At least 30 people are dead following a suicide attack at Zaventem airport and at a metro station in Brussels. Some experts are inclined to see the Tuesday morning blasts as Islamist terrorists’retaliation for the arrest a few days ago of Salah Abdeslam, one of the masterminds of last year’s terror strikes in Paris. The terrorists have managed to disrupt totally a city that is headquarters and home to a vast European Union bureaucracy. Though anticipating accurately as and when a terror group would show its hand is a hazardous call, nonetheless the Brussels security establishment has once again been found to be underequipped to track down and neutralize terror networks that were linked to last year’s Paris outrage.
The Tuesday carnage has, rightly, been condemned as a cowardly act. There is never a justification for any terror act. It must have come as a rude shock to the European political class that has refused to take note of its vast restive ethnic communities, emotionally locked into conflict zones of the troubled Middle-East. Globalization of grievances, resentments, weapons and terror skills has created enclaves of potentially troublesome immigrants in every European country. After Paris and now Brussels, Europe will face a difficult test. For decades European diplomats and leaders have lectured the rest of the world on how ethnic minorities must be treated; now the same very European elites find themselves befuddled and bedeviled as they deal with Islamist groups. The security establishments throughout Europe will renew their case for partly dismantling the openness that defines the European Union. The terror-induced trauma would take its toll of European sense of equilibrium.

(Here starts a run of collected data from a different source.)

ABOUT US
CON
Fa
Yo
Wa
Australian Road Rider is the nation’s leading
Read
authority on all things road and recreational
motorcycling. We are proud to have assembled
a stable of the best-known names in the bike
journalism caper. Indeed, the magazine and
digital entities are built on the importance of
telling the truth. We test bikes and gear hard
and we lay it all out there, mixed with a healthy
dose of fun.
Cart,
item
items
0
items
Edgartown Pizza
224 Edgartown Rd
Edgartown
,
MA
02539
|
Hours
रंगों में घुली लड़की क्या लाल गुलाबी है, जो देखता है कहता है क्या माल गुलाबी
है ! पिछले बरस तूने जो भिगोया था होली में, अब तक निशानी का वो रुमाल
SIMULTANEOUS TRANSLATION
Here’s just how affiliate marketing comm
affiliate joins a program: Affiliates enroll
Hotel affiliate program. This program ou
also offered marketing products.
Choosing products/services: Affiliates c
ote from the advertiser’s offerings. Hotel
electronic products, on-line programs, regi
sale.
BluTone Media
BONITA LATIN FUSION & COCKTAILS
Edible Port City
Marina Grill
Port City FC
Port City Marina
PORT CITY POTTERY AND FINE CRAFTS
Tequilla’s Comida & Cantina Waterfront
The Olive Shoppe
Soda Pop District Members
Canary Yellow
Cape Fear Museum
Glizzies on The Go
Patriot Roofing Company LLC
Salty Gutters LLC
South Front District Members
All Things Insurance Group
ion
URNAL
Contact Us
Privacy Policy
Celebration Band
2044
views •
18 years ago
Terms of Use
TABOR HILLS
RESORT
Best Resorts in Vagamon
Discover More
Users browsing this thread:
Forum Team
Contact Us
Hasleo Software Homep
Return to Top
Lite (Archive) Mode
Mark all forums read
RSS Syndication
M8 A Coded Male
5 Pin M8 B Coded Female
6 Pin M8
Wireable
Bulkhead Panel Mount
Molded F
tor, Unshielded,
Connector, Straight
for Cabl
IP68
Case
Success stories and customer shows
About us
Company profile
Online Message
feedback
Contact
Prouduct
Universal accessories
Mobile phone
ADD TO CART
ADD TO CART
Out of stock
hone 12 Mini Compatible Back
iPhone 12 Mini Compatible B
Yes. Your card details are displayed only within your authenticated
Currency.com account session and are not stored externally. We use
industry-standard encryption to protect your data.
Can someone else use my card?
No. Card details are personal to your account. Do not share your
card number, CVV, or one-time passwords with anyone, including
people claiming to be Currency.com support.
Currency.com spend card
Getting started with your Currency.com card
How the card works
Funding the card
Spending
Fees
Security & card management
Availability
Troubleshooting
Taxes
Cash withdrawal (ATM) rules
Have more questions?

Unhappily, right-wing sentiments and prejudices have already captured large slices of European imagination. Political parties and leaders who pander to xenophobia and aggressive nationalism have gained significant electoral space. These gains in Europe have emboldened the likes of Donald Trumps in America. Advocacy of muscular right-wing solutions, in turn, strengthens the hand of the extremist. Democratic voices in Europe must not lose their confidence and certitude.